A Note on Chap 2.4 2.5 of 'Group Equivariant Deep Learning'
Summary of Core-ideas
A neural network layer is essentially an operator that transforms an input signal into another signal (might be over another domain). When an operator is said to be equivariant to a group \(G\), any group element acting on the input signal leads to an predictable change in the output signal.
Concepts
What is equivariance?
Given
- An operator \(\Phi: \mathcal{X}\rightarrow\mathcal{Y}\)
- a group \(G\) has representations \(\rho^{\mathcal{X}}\) and \(\rho^{\mathcal{Y}}\) on \(\mathcal{X}\) and \(\mathcal{Y}\), respectively
\(\Phi\) is equivariant to \(G\) if: \(\forall g\in G, \rho^{\mathcal{Y}}(g)\circ\Phi=\Phi\circ\rho^{\mathcal{X}}(g)\)

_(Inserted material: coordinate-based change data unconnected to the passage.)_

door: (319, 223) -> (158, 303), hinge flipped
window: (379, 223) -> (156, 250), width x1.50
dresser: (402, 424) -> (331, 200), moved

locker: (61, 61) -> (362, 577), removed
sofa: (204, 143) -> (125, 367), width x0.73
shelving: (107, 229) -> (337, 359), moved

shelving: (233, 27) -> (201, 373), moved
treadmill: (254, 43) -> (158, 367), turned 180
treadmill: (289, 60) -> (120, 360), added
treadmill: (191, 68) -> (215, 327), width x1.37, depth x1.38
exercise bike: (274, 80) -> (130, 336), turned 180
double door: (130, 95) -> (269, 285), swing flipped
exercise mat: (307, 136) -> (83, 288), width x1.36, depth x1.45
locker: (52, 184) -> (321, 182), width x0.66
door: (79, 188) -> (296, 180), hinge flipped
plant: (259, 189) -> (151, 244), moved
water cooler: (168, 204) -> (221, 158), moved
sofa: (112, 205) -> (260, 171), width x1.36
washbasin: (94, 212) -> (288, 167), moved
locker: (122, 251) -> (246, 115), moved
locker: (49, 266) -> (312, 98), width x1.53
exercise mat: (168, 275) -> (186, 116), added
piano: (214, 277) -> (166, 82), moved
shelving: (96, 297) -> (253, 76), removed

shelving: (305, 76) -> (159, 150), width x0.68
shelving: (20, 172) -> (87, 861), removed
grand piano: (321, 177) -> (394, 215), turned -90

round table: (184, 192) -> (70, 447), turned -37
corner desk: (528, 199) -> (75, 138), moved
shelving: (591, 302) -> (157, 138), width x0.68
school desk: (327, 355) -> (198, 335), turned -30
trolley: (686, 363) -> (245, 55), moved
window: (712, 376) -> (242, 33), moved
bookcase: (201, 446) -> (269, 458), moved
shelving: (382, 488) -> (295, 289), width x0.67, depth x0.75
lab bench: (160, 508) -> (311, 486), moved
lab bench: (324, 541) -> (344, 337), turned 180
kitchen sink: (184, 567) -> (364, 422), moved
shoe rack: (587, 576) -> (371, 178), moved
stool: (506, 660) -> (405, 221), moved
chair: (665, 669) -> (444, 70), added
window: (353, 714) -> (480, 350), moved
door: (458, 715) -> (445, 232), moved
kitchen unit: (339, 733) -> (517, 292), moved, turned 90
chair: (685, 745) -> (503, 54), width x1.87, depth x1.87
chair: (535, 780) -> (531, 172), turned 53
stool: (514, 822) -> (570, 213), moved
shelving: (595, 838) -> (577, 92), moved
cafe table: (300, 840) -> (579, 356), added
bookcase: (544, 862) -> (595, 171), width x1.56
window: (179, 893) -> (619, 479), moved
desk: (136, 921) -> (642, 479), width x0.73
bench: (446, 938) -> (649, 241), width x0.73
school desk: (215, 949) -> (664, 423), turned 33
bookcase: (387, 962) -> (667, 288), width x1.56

What is a Haar measure on a group \(G\)?
- (left Haar measure) \(\forall \tilde{g}\in G, \text{d}(\tilde{g}g) = \text{d}g\)
- (right Haar measure) \(\forall \tilde{g}\in G, \text{d}g\tilde{g} = \text{d}g\)
What is unimodular group?
When the left and right Haar meansures coincide, the underlying group \(G\) is said to be a unimodular group.
Examples and Interpretations
How to prove that (eg2.10) the correlation operator is equivariant to the translation group?
The correlation operator is defined as \((k \star f)(x) = (\mathcal{T}_{x}k, f)_{\mathbb{L}_{2}(\Re^d)}\).
As the translation group has left-regular representation for the space \(\mathbb{L}_{2}(\Re^d)\), we have \(\forall g\in\Re^d, (\rho(g)\circ f)(\tilde{x}) = f(g^{-1}\otimes \tilde{x}) = f(\tilde{x} - g)\). Thus, the above equation becomes \(\int_{\tilde{x}} k(\tilde{x}-x) f(\tilde{x}-g)\text{d}\tilde{x}\). Similarly, \((\rho(g)\circ (k\star f))(x) = (k\star f)(x-g)\). Thus, the above equation becomes \(\int_{\tilde{x}} k(\tilde{x}-(x-g)) f(\tilde{x})\text{d}\tilde{x}\).
Let \(x' = \tilde{x}-g\) and apply substitution. We get \(\int_{\tilde{x}} k(\tilde{x}-x) f(\tilde{x}-g)\text{d}\tilde{x} = \int_{x'} k(x' - x + g) f(x')\text{d}x'\), which is equivalent to apply the group representation on the output signal.
Any useful result from Haar measure?
(e.g., Lemma 2.3) Given \(k, f \in \mathbb{L}_{2}(G)\), \(\mathcal{L}_g\) the left-regular representation of \(g\in G\) on \(\mathbb{L}_{2}(G)\), and Haar measure \(\text{d}g\). Then we have \((\mathcal{L}_{g}k, f)_{\mathbb{L}_{2}(G)} = (k, \mathcal{L}_{g^{-1}}f)_{\mathbb{L}_{2}(G)}\)
As the textbook shows, \(LHS = \int_{G} [\mathcal{L}_{g}k](\tilde{g}) f(\tilde{g})\text{d}\tilde{g} = \int_{G} k(g^{-1}\tilde{g}) f(\tilde{g})\text{d}\tilde{g}\).
We can make substitution: \(\tilde{g}=gg'\). Then the equation becomes \(\int_{gG} k(g') f(gg')\text{d}gg'\), which, due to the measure is a Haar measure, can be written as \(\int_{G} k(g') f(gg')\text{d}g' = \int_{G} k(g') [\mathcal{L}_{g^{-1}}f](g')\text{d}g' = RHS\).
How to interpret the notations of Haar measure’s invariance?
Suppose, in the above example, \(G\) is translations on \(\Re\), \(g=-1\), and the integral interval is \([a, b]\). Then the variable substitution \(\tilde{g}=gg' = 1 + g'\) should let \(gg'=1+g'\) change along with \([a, b]\), which, in turn, lets \(g'\) change along with \(gG=[a, b] -1 = [a-1, b-1]\). Thus, Haar measure means a “uniform measure”, that is to say, different intervals have the same outer measure (length), i.e., \(\|[a, b]\|=\|[a-1, b-1]\|\).
Any concrete example of the above equation?
(e.g., EX 2.6) Because \(G=SE(d)\), we have \(\tilde{x}=g\odot x' = R_{g}x' + x_{g}\), and \(\text{d}\tilde{x}=\text{d}(R_{g} x' + x_g) = \text{d}x'\) is a Haar measure.